Women who said they had been raped by smugglers were “not adequately supported”, and lone children were being held with unrelated adults, findings published on Thursday said.


A separate assessment of conditions found injuries, including serious burns, were not detected by staff or properly treated.

Both the Inspectorate of Prisons and the Dover and Heathrow Independent Monitoring Boards (IMB) – made up of volunteers tasked by ministers to report on conditions – visited migrant detention facilities in the last three months.

Chief Inspector of Prisons Charlie Taylor said: “Our last inspection in September 2020 found that these facilities were badly equipped to meet their purpose.

“Following that inspection, we were assured by the Home Office that rapid action would be taken to improve both strategic planning and the conditions in which detainees were held. However, despite some limited progress, detainees, including large numbers of unaccompanied children, continued (in 2021) to experience very poor treatment and conditions.

“It is unclear why there had been such delays following the assurances that we were given by the Home Office after our last inspection. Leaders told us of difficulties in co-ordinating the various partners whose co-operation was required, but this was not a sufficient explanation for why, one year later, we still found people being held for even longer in conditions that were so inadequate.”

National IMB chairman Dame Anne Owers, who was so concerned by the findings from her counterparts in Kent that she raised them with Home Office ministers, said: “It is clear that urgent action is required.”

The findings described families with young children among the many to spend more than 24 hours in tents when arriving at the initial processing area in Tug Haven, Dover.

There were “significant” safeguarding concerns over unaccompanied children being “regularly held together” with other men, women and families in the same area.

According to the findings: “Inspectors were concerned by inadequate follow-up care for two women who said they had been raped and another who said she had been sold into domestic servitude.”

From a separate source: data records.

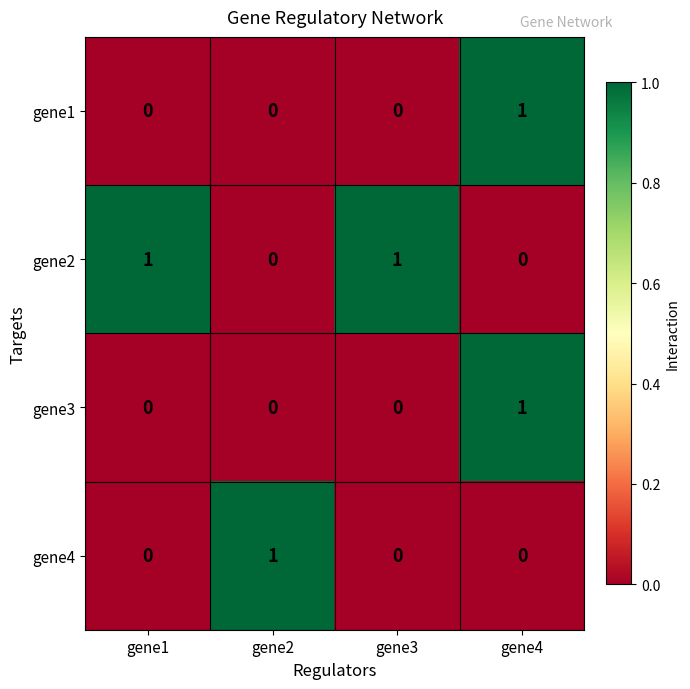

At which label does gene1 reach its peak?

gene4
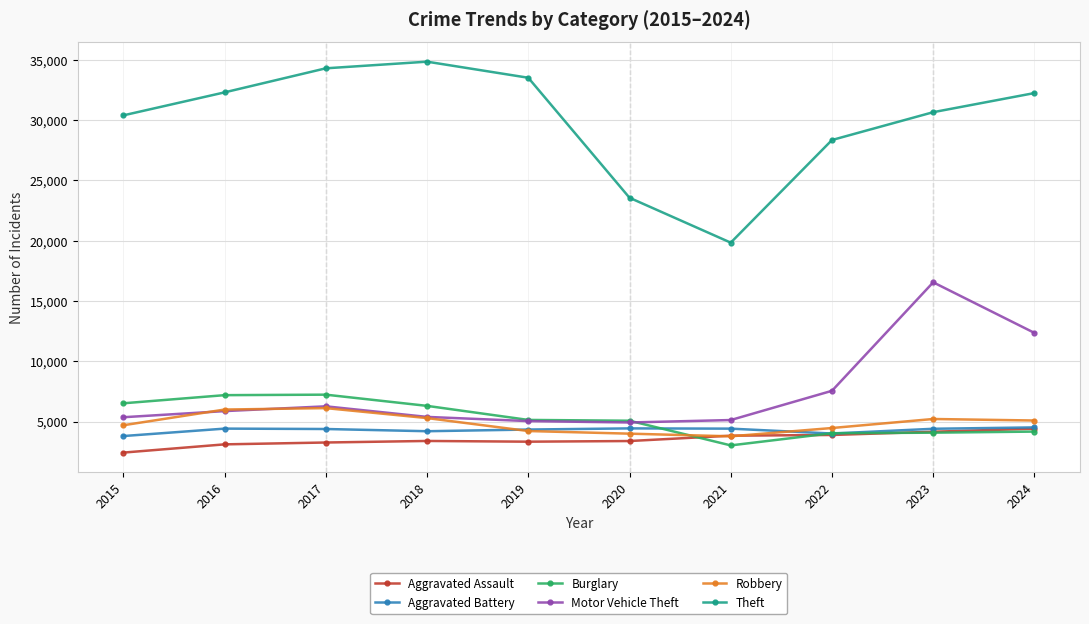

What is the difference between the Motor Vehicle Theft values at 2017 and 2022?

1287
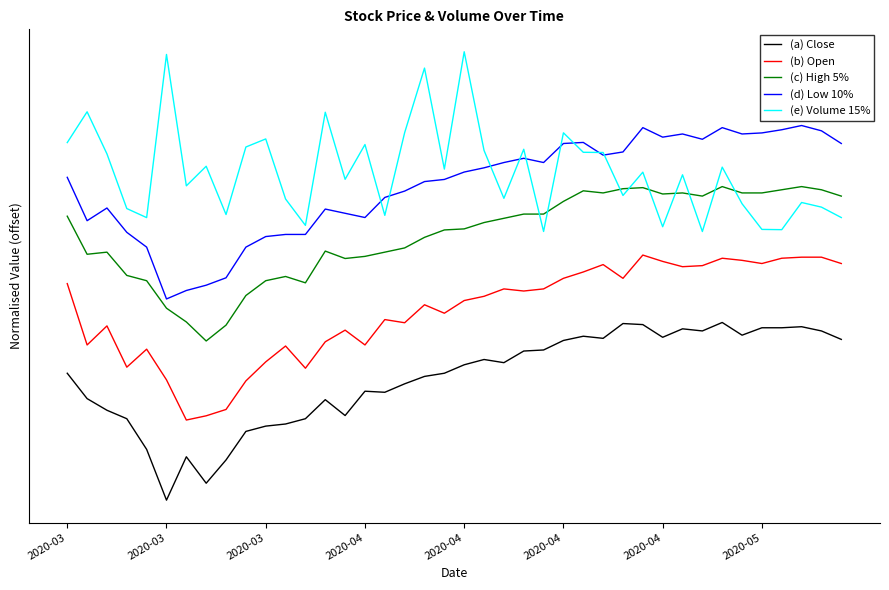

At how many categories does at least one series exceed 1801?

3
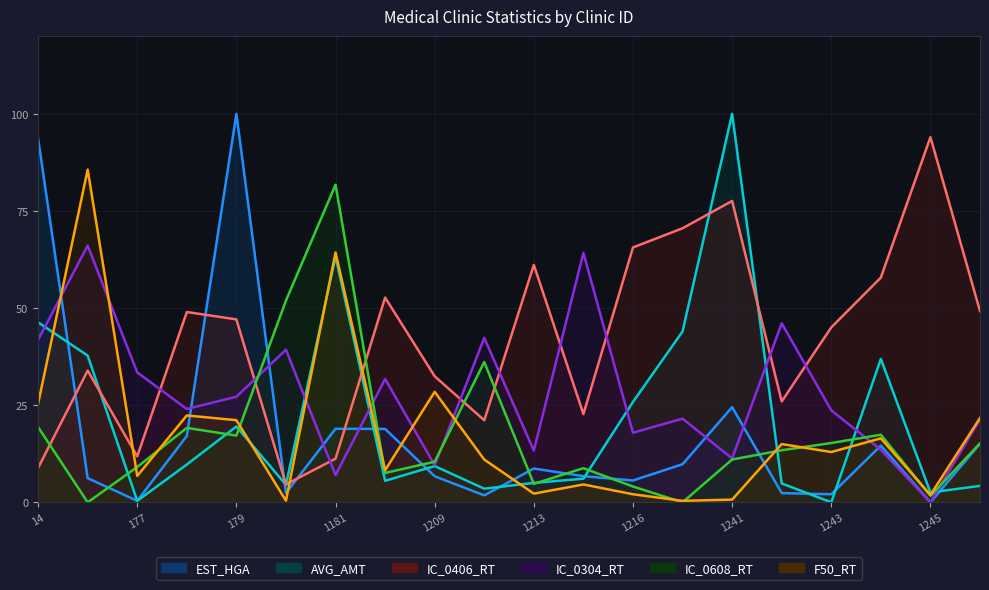

Where is the first local maximum for AVG_AMT?

179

IMBs visited Tug Haven on the “least busy day” between October 8 and 11 when 400 people slept there overnight. They raised concerns over:

– The “increasingly cold conditions”, particularly on double-decker buses sometimes used for sleeping.

– Children, including toddlers and babies, as well as potentially vulnerable adults, being held at Tug Haven overnight.

– An “increasing number of injuries among migrants”, including fuel burns, cuts and bruises on feet, which were not noticed at Tug Haven and also could be missed at Kent Intake Unit (KIU) and Frontier House, where migrants are later taken. Highlighting one case, they said a “16-year-old girl who had fuel burns on her legs and had been at Tug Haven for two days wearing wet clothes did not have her injuries detected until she was admitted to the KIU. By this time the seam of her clothes had become embedded into the burns and a medic reported that the girl was likely to be scarred for life.”

– Delays in providing a promised new facility.

The findings also raised problems with those then moved to the Heathrow Immigration Removal Centre (IRC) which “lacked either the infrastructure or staff” to support the arrivals.

IMBs found on one night, four coaches arrived and detainees had to sleep on the floor without proper sanitary arrangements. They described the conditions as “unacceptable and degrading but unavoidable, given the lack of regard to the centre’s ability to process arrivals”.

Mr Taylor’s report said about 2,000 people, including more than 700 lone children, had been held at KIU or Frontier House in the three months prior to October and November “for an average of more than 26 hours”, adding: “The longest detained person was held for over four days and the longest detained child had been held for over 90 hours.”

The Home Office has been contacted for comment.

Latest figures show UK authorities rescued or intercepted 36 people from one event on Wednesday.